Он не был похож на Цзян Ю Яо или Мэн Хун Цзинь, которые завидовали тону гуцинь. Кроме того, в отличие от Сяо Дэинь, которого пугало умение гуцинь. Он также отличался от других увлеченных людей. Он только посмотрел на Цзян Ли, и улыбка в уголках его рта ничуть не изменилась.

Цзи Хэн только что наблюдал за Цзян Ли.

Его длинные ресницы, закрывающие глаза, шевелились, словно опьяненные. Но при внимательном рассмотрении можно было заметить, что он был совершенно трезв. Он изолировал себя звуком гуцинь, как будто изолируя себя от остальной толпы.

Он смотрел, как Цзян Ли играет на гуцине, словно смотрел на драматическую труппу, которую пригласил в свою резиденцию. Глядя на поглощенную толпу в экзаменационном зале, наблюдая за Цзян Ли, было все равно, что смотреть пьесу.

Все живое на сцене и за ее пределами, мир кипит деятельностью, а он похож на непостоянную красавицу, стоящую вне спектакля с отстраненной точкой зрения, являющуюся хорошим зрителем.

Он был трезво отстранен.

Некоторые люди отошли от участия, некоторые были поглощены, а как насчет Цзян Ли, человека, играющего на гуцине?

Все ее существо было окутано огромной печалью. Горе в мелодии и боль в сердце словно все больше отражались и тянули друг друга, стремясь быть первыми. Казалось, она была разделена на две части: с одной стороны была обезумевшая Сюэ Фан Фэй, скорбно рассказывающая о своей печали тоном цинь, а с другой стороны была Цзян Ли, спокойно наблюдавшая за реакцией всех под сценой.

17-й удар, сердце замерло, дорога домой была долгой и трудной, труднопроходимой. Уезжая, разум был невежественен, возвращаясь без детей, мысль была безгранична.

18-й такт, хоть песня и закончилась, звук затянулся, мысль бесконечна. Это знание шелка и бамбука, всего творения природы. Каждое счастье и горе может измениться вслед за сердцами людей. Ху и Хань, разные земли, разные обычаи, небо и земля разделены, ребенок на Западе, мать на Востоке.
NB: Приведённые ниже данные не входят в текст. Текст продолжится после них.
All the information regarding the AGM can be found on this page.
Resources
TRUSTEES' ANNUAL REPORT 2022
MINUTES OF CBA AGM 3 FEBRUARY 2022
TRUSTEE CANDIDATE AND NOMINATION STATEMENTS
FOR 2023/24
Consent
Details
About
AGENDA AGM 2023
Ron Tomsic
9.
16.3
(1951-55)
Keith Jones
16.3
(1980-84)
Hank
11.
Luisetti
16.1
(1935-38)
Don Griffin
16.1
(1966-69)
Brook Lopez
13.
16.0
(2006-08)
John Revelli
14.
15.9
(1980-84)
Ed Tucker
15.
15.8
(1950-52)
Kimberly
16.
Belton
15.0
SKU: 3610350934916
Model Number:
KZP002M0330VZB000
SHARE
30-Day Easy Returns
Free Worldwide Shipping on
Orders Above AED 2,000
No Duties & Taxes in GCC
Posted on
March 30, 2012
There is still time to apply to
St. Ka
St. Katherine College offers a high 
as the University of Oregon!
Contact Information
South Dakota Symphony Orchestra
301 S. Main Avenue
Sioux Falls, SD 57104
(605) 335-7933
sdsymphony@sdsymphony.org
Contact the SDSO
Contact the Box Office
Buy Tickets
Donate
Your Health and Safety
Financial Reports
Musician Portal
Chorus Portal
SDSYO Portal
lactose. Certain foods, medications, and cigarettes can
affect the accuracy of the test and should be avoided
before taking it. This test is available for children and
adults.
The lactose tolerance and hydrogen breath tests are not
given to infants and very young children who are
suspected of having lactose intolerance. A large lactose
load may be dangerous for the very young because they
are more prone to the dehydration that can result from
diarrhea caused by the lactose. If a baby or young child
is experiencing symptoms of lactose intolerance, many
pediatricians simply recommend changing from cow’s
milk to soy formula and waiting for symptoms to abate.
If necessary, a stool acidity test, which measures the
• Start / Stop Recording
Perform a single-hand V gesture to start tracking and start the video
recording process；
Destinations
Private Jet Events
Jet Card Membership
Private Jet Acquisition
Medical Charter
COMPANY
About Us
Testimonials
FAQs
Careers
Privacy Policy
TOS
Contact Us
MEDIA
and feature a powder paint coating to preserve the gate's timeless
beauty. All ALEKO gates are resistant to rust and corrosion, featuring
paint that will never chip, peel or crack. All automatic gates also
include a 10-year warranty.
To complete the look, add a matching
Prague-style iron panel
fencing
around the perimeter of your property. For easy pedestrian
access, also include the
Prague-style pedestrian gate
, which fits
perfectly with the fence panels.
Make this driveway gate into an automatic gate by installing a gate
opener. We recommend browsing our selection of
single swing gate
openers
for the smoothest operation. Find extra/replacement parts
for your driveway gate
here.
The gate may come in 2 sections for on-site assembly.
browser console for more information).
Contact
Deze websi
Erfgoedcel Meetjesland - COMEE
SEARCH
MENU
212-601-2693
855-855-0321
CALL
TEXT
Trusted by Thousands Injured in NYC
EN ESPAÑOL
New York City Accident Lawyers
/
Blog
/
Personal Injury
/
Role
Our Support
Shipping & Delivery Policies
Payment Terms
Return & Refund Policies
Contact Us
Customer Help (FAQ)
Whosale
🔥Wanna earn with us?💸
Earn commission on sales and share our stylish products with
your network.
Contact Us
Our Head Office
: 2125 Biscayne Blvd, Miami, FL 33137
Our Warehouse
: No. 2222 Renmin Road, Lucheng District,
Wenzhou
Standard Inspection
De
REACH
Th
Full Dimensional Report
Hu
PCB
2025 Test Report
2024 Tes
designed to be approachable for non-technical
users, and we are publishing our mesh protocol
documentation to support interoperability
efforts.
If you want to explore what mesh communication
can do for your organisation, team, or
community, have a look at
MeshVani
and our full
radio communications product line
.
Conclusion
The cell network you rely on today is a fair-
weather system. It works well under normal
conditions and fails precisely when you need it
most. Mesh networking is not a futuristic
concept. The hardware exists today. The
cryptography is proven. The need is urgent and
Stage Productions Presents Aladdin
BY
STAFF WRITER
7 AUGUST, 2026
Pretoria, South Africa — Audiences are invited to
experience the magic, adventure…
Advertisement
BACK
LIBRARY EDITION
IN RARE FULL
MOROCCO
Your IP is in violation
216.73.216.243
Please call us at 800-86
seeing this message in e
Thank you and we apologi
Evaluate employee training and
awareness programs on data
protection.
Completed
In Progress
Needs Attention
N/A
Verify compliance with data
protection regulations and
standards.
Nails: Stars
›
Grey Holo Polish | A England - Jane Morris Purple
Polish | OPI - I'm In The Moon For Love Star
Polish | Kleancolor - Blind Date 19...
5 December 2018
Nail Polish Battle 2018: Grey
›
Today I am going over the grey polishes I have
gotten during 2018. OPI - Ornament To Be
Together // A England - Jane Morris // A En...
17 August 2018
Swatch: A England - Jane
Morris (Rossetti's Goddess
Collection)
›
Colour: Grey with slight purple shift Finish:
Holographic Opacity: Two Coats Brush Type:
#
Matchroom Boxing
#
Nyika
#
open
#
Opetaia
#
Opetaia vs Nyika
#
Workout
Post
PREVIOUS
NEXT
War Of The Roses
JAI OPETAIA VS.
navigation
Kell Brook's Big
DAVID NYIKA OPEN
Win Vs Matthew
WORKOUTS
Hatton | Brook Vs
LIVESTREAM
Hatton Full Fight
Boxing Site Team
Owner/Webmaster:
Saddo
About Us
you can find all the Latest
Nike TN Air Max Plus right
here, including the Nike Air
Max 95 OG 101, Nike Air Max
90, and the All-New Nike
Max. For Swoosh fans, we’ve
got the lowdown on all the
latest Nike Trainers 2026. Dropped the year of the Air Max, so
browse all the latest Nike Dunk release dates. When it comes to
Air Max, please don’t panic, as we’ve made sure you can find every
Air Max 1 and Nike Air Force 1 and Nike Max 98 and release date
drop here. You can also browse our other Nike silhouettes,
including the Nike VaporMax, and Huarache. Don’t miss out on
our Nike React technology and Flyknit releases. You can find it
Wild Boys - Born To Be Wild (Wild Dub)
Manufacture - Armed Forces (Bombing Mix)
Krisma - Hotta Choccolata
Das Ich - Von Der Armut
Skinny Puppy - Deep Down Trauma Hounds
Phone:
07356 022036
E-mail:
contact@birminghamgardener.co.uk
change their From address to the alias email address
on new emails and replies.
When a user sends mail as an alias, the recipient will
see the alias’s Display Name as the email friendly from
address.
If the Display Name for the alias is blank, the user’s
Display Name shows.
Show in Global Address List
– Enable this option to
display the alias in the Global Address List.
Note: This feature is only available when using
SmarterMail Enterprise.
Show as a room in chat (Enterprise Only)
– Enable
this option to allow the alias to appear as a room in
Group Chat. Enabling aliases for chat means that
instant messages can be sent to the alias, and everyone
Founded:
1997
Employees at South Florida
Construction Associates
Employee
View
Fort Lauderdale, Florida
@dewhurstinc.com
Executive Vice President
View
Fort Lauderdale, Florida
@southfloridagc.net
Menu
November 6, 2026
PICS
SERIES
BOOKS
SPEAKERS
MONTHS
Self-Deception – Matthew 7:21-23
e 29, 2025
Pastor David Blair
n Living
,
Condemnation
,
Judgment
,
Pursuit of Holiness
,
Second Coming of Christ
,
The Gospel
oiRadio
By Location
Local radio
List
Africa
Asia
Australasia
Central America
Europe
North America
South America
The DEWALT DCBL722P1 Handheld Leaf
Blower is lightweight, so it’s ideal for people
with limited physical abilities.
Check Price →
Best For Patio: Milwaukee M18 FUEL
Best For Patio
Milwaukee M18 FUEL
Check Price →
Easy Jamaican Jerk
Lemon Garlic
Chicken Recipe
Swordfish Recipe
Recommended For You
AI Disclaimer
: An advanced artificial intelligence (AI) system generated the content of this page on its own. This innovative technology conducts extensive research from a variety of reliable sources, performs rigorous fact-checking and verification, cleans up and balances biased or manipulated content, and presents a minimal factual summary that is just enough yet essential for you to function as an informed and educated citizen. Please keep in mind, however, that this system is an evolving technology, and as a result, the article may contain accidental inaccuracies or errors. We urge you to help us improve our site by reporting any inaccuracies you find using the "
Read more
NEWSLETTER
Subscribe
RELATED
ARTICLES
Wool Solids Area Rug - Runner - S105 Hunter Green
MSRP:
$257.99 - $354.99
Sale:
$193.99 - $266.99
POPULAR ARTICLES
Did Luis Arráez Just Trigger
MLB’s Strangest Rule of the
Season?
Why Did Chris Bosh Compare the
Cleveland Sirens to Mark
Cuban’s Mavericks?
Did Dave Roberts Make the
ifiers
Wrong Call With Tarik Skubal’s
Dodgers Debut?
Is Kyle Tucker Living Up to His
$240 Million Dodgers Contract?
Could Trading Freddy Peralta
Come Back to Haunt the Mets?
Я почувствовал горечь и обиду, о огромное небо, хотя шесть направлений были широки, но невыносимо.

Печали неизбежно будет предел, звук цинь в любом случае и подошёл к концу.

Цзян Ли, наконец, наиграл последнюю мелодию. После того, как прозвучал огромный шум, наступила пустая тишина.

Ни один человек не говорил, все вещи под небом и землей казались безмолвными из-за этого звука цинь.

Лю Сюй, которая была за сценой, только почувствовала легкую прохладу на лице. С тех пор ее лицо было мокрым от слез. Глядя на окрестности, было немало людей, которые плакали, слушая мелодию. Все и каждый казались разочаровывающе потерянными.

«Восемнадцать песен флейты кочевника», наконец кто-то сыграл эту песню на экзаменационном поле. И эта народная песня перед 18-ю тактами усилила скорбь в этой грустной музыке.

Все не могли не смотреть на Цзян Ли на сцене. Если бы не увидеть своими глазами, несмотря ни на что, никто бы не поверил, что тот, кто может душевно сыграть эту песню, всего лишь 15-летняя девочка.

Девушка стояла на экзаменационной сцене, ветерок дул на ее волосы, издавая трепещущий звук. Она слегка опустила голову, из-за чего люди не могли ясно видеть выражение ее лица, но при этом чувствовали, что эта девушка также совершенно спокойна.

Цзян Ли глубоко вздохнул. Подняв голову, она была ошеломлена.

Она встретила пару длинных и красивых глаз феникса, полных мыслей.